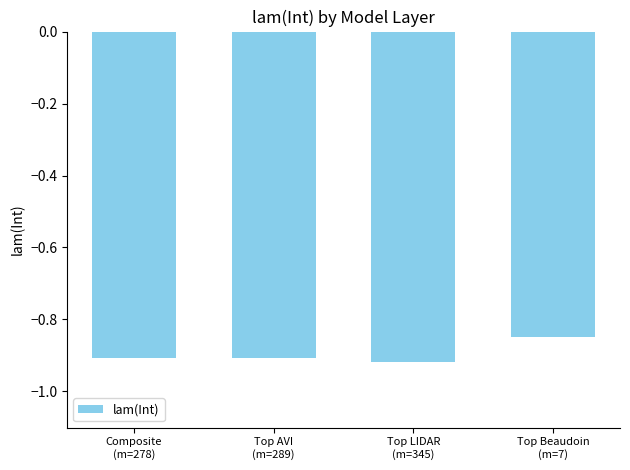

What is the sum of all values?

-3.6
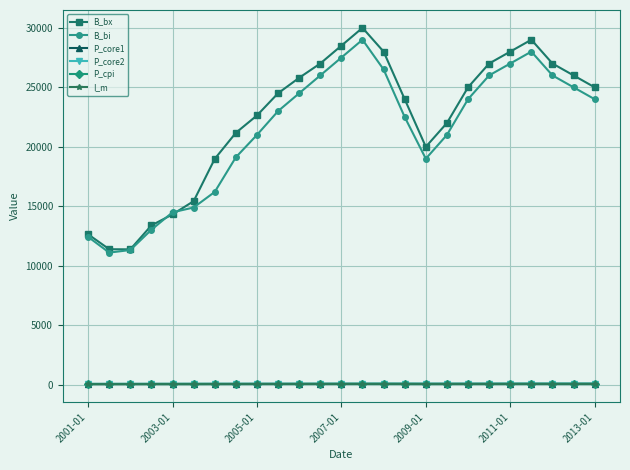

True or false: I_m and B_bi cross at least once.

False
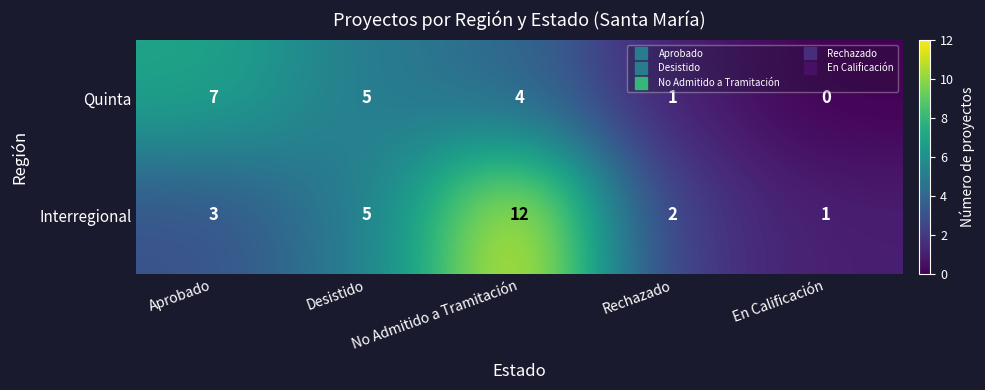

Which series has the largest range (max minus min)?

Interregional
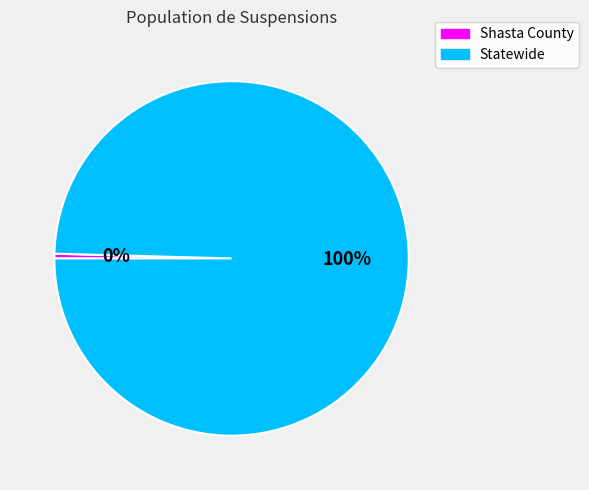

How many slices are in this pie chart?

2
● ● ● ● ● ● ●
### [Brief]
In the rows above, swap every "slices" for "wedges" and give back all the lines with nothing else changed. Leave the pictures out of your answer.

### [Expected answer]
What is the sum of all values?

-3.6

True or false: I_m and B_bi cross at least once.

False

Which series has the largest range (max minus min)?

Interregional

How many wedges are in this pie chart?

2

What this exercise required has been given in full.